* [Data for analysis]

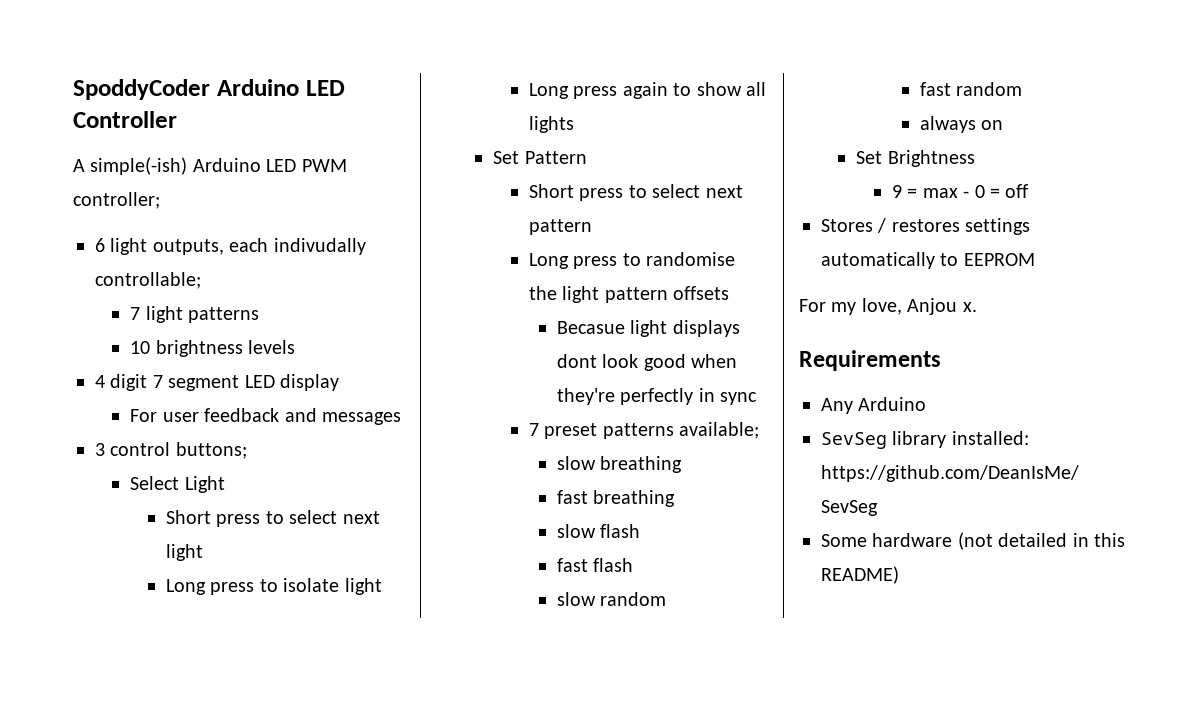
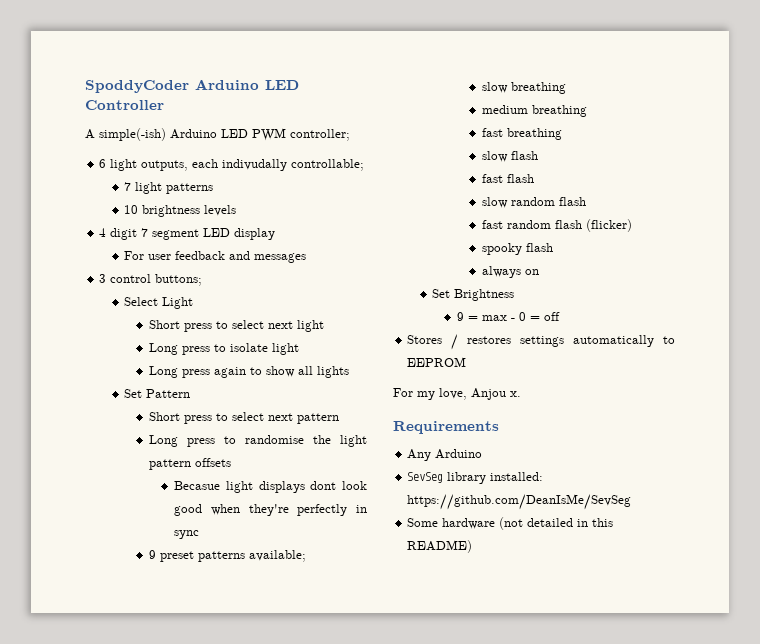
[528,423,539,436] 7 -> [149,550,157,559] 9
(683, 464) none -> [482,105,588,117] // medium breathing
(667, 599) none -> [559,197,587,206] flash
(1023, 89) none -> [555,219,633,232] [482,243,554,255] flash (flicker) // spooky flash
* * *
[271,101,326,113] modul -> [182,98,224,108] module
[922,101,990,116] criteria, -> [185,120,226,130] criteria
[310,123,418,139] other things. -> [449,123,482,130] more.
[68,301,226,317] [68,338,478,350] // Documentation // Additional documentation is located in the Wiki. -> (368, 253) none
--
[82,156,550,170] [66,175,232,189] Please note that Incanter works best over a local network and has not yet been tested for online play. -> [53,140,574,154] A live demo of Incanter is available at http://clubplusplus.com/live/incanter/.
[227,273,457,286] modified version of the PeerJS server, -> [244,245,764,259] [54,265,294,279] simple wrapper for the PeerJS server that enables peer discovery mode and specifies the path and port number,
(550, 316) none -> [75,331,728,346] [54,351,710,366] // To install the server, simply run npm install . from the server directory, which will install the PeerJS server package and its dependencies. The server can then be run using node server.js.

* [Job item]
The required answer is the run of lines above, starting at the line with "[528,423,539,436] 7 -> [149,550,157,559] 9" and ending at the line with "(1023, 89) none", reproduced exactly with both ends.

* [Response to this exercise]
[528,423,539,436] 7 -> [149,550,157,559] 9
(683, 464) none -> [482,105,588,117] // medium breathing
(667, 599) none -> [559,197,587,206] flash
(1023, 89) none -> [555,219,633,232] [482,243,554,255] flash (flicker) // spooky flash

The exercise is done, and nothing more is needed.